Of the $6.5 billion in asset forfeitures in drug cases from 2002-2012, marijuana accounted for $1 billion, the Journal says, citing data from the U.S. Justice Department.
And while most cash generated from drug-related property forfeitures goes to the law enforcement agency that made the bust, tax money from legal marijuana sales goes to state and local governments. Police may get only a share of that money, or none at all.
In a graphic titled “Money Pot,” the Journal lists the 10 states that had the highest amounts of asset forfeitures processed by the U.S. government in that 10-year period.
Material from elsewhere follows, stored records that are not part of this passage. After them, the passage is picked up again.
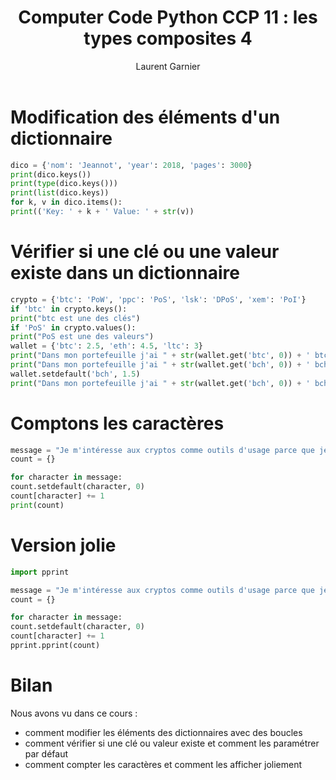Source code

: #+TITLE: Computer Code Python CCP 11 : les types composites 4
#+AUTHOR: Laurent Garnier

* Modification des éléments d'un dictionnaire

  #+BEGIN_SRC python
    dico = {'nom': 'Jeannot', 'year': 2018, 'pages': 3000}
    print(dico.keys())
    print(type(dico.keys()))
    print(list(dico.keys))
    for k, v in dico.items():
	print(('Key: ' + k + ' Value: ' + str(v))
  #+END_SRC

* Vérifier si une clé ou une valeur existe dans un dictionnaire

  #+BEGIN_SRC python
    crypto = {'btc': 'PoW', 'ppc': 'PoS', 'lsk': 'DPoS', 'xem': 'PoI'}
    if 'btc' in crypto.keys():
	print("btc est une des clés")
    if 'PoS' in crypto.values():
	print("PoS est une des valeurs")
    wallet = {'btc': 2.5, 'eth': 4.5, 'ltc': 3}
    print("Dans mon portefeuille j'ai " + str(wallet.get('btc', 0)) + ' btc.')
    print("Dans mon portefeuille j'ai " + str(wallet.get('bch', 0)) + ' bch.')
    wallet.setdefault('bch', 1.5)
    print("Dans mon portefeuille j'ai " + str(wallet.get('bch', 0)) + ' bch.')
  #+END_SRC

* Comptons les caractères

  #+BEGIN_SRC python
    message = "Je m'intéresse aux cryptos comme outils d'usage parce que je crois en ces technologies et non comme actifs financiers parce que je n'ai pas de formation de trader et que c'est trop volatile."
    count = {}

    for character in message:
	count.setdefault(character, 0)
	count[character] += 1
    print(count)
  #+END_SRC

* Version jolie

  #+BEGIN_SRC python
    import pprint

    message = "Je m'intéresse aux cryptos comme outils d'usage parce que je crois en ces technologies et non comme actifs financiers parce que je n'ai pas de formation de trader et que c'est trop volatile."
    count = {}

    for character in message:
	count.setdefault(character, 0)
	count[character] += 1
    pprint.pprint(count)
  #+END_SRC
* Bilan

  Nous avons vu dans ce cours :
  + comment modifier les éléments des dictionnaires avec des boucles
  + comment vérifier si une clé ou valeur existe et comment les
    paramétrer par défaut
  + comment compter les caractères et comment les afficher joliement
Here’s the list:
- California — $181.4 million
- New York — $101.3 million
- Florida — $80.5 million
- Texas — $64.3 million
- Ohio — $39.2 million
- Arizona — $36.8 million
- Michigan — $36 million
- North Carolina — $34.9 million
- Georgia — $26.2 million
- Wisconsin — $24.7 million
When compared with other drugs, marijuana offers a unique opportunity to police, The Journal‘s Zusha Elinson writes. Its distinct odor that aids detection is only part of the equation.
“The advantage with marijuana is that it’s one location, and you can make a lot of money off of one grow,” attorney Matthew York, who has worked on drug forfeiture cases in Washington state, tells Elinson. “These other drug dealers, they make a lot of money, but they’re harder to find.”